==== Given information ====

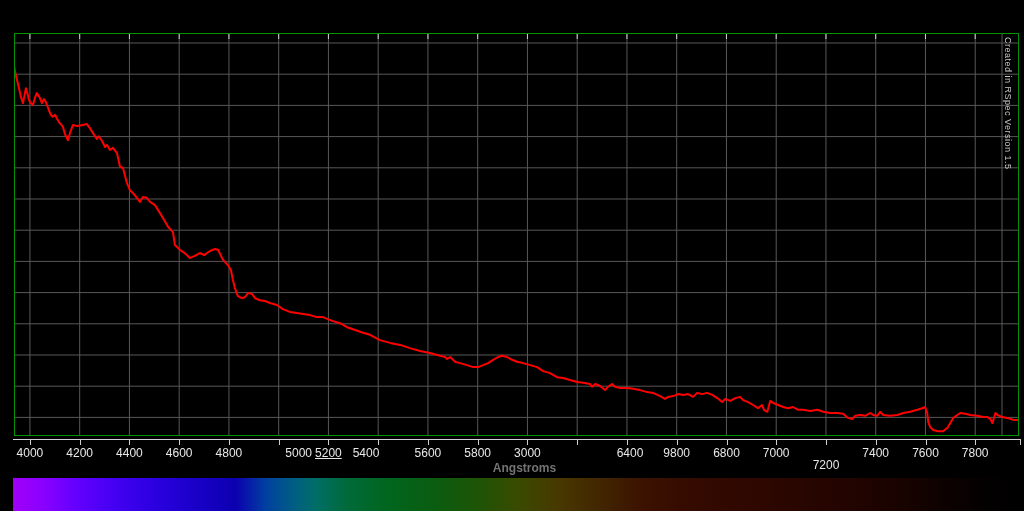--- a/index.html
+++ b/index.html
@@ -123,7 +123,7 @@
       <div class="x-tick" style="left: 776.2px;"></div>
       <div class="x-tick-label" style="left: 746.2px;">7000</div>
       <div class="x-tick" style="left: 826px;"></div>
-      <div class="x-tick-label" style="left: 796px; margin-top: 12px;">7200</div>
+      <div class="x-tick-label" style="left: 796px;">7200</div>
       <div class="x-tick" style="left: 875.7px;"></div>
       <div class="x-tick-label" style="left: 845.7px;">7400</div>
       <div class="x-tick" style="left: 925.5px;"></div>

====

All entries should be given again exactly, except that pictures are to be excluded.

# [Completed exercise]
--- a/index.html
+++ b/index.html
@@ -123,7 +123,7 @@
       <div class="x-tick" style="left: 776.2px;"></div>
       <div class="x-tick-label" style="left: 746.2px;">7000</div>
       <div class="x-tick" style="left: 826px;"></div>
-      <div class="x-tick-label" style="left: 796px; margin-top: 12px;">7200</div>
+      <div class="x-tick-label" style="left: 796px;">7200</div>
       <div class="x-tick" style="left: 875.7px;"></div>
       <div class="x-tick-label" style="left: 845.7px;">7400</div>
       <div class="x-tick" style="left: 925.5px;"></div>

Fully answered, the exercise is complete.